What the task asks: Can you switch "family" to "Family" in the part of the data that opens with the line containing "order: Poales" and closes at the end of the data, leaving every other word unchanged? Give back only those lines, without the pictures.

Dataset:
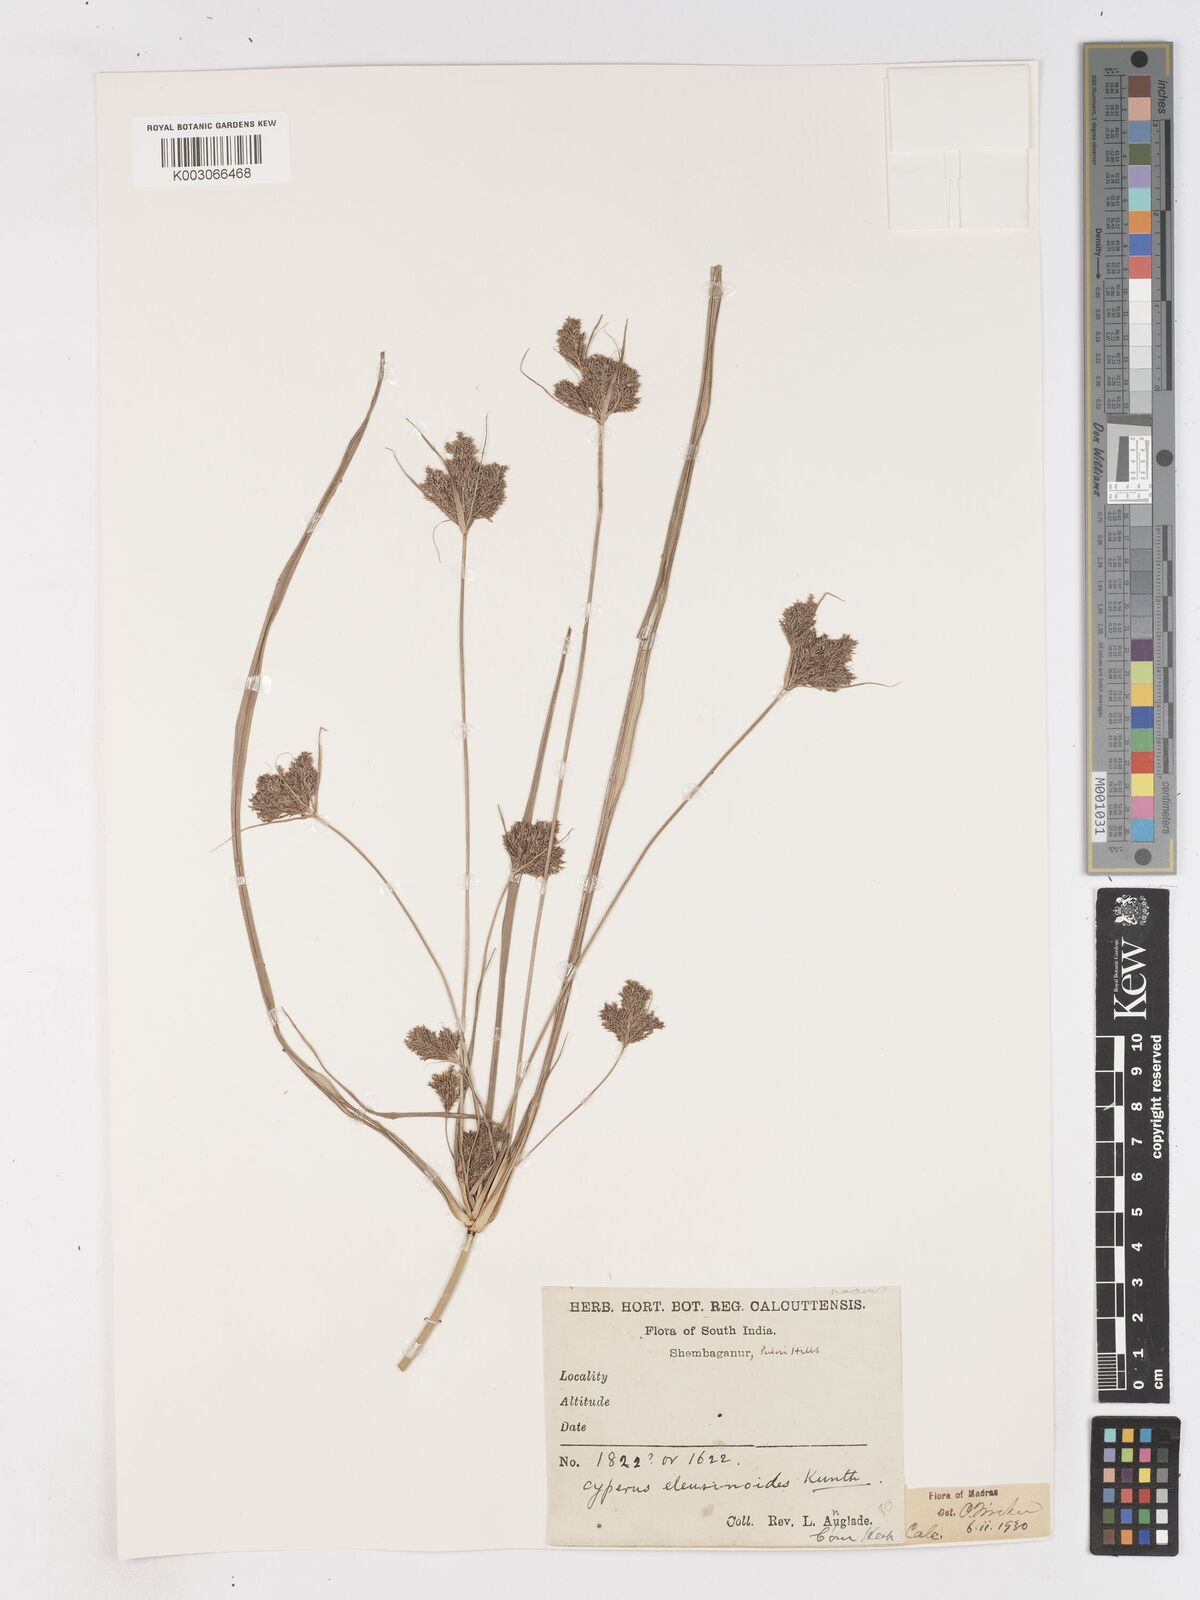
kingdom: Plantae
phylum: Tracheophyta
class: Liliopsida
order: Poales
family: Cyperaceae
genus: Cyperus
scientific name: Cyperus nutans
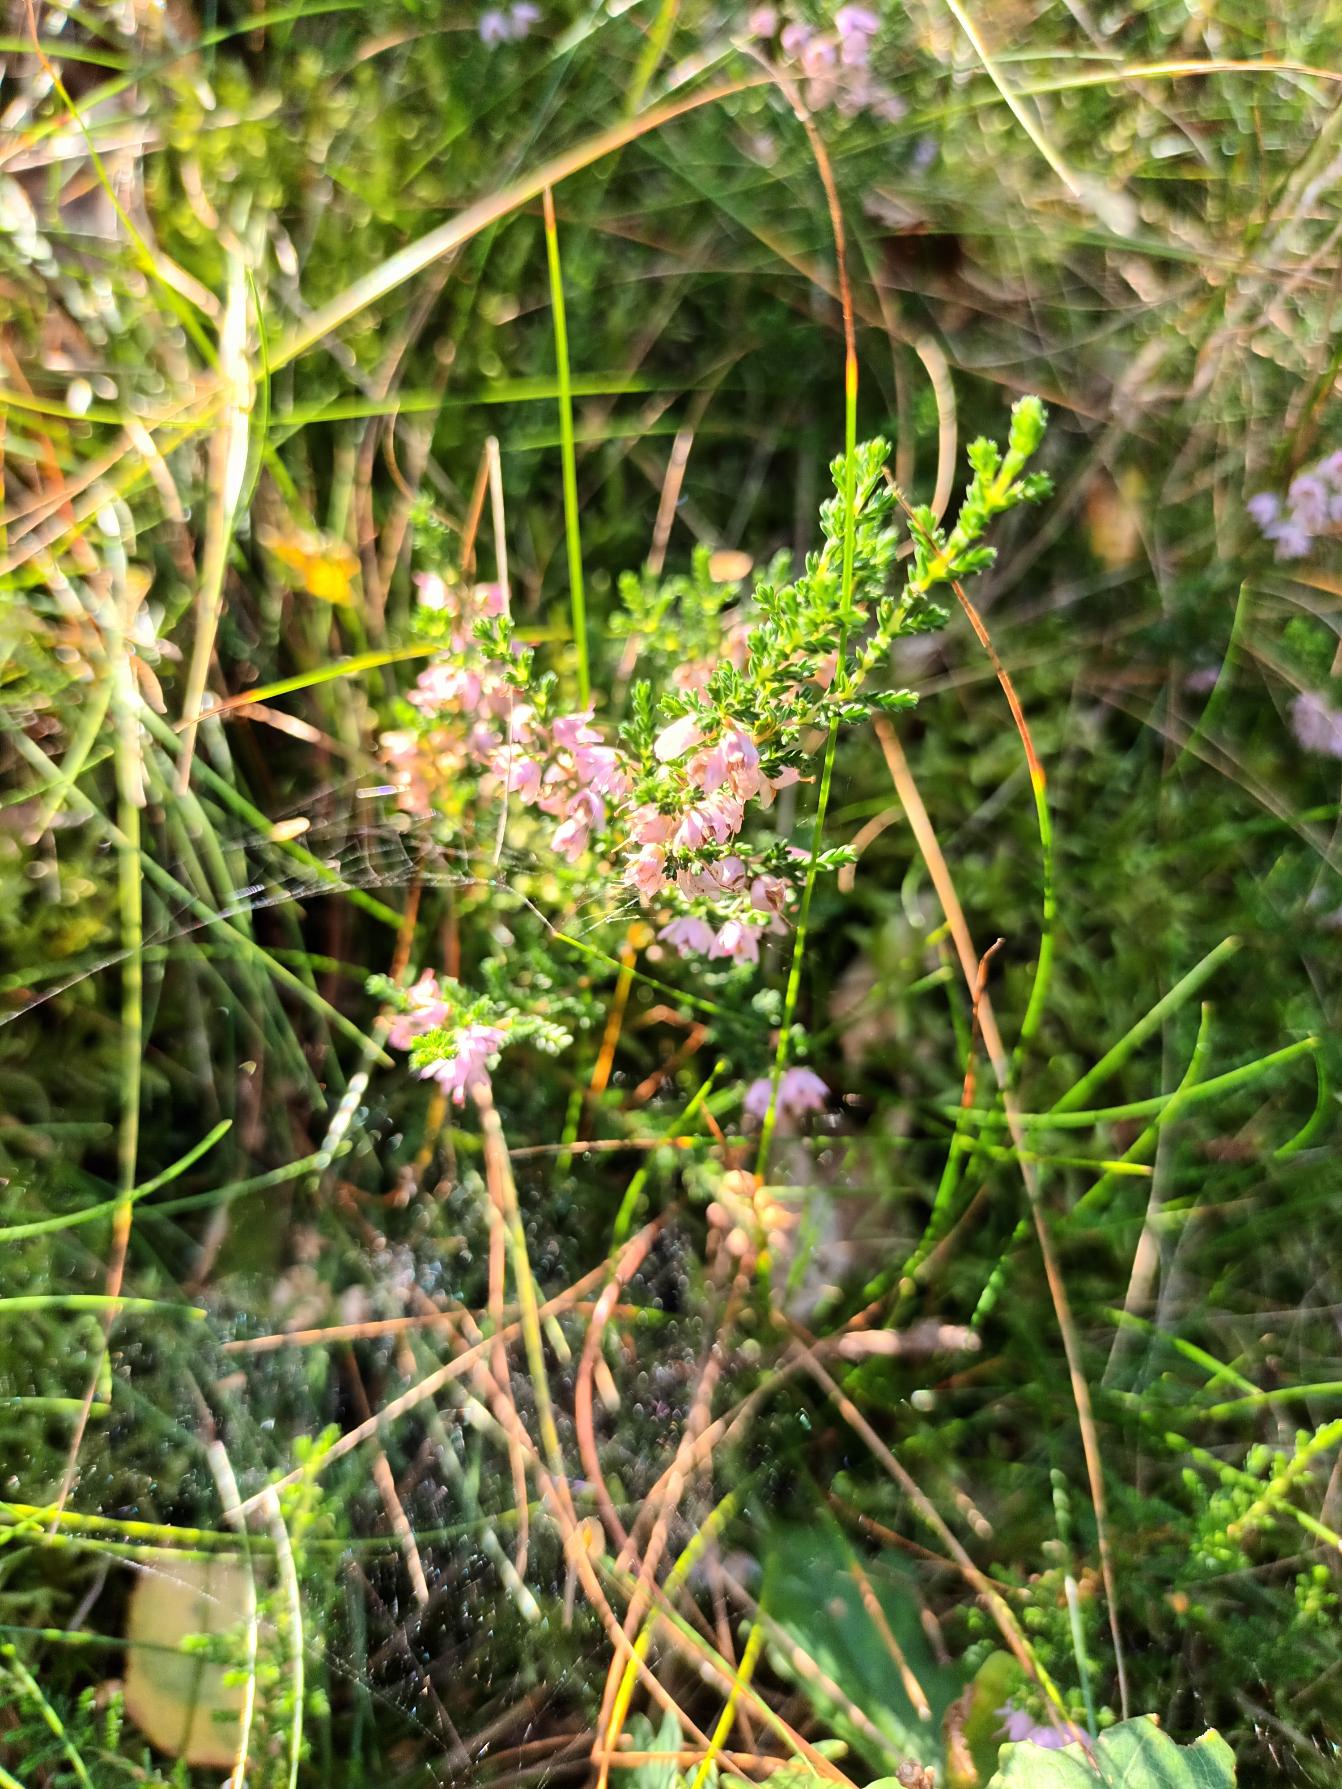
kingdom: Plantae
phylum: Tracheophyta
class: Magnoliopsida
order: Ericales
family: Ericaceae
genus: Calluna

Result:
order: Poales
Family: Cyperaceae
genus: Cyperus
scientific name: Cyperus nutans
kingdom: Plantae
phylum: Tracheophyta
class: Magnoliopsida
order: Ericales
Family: Ericaceae
genus: Calluna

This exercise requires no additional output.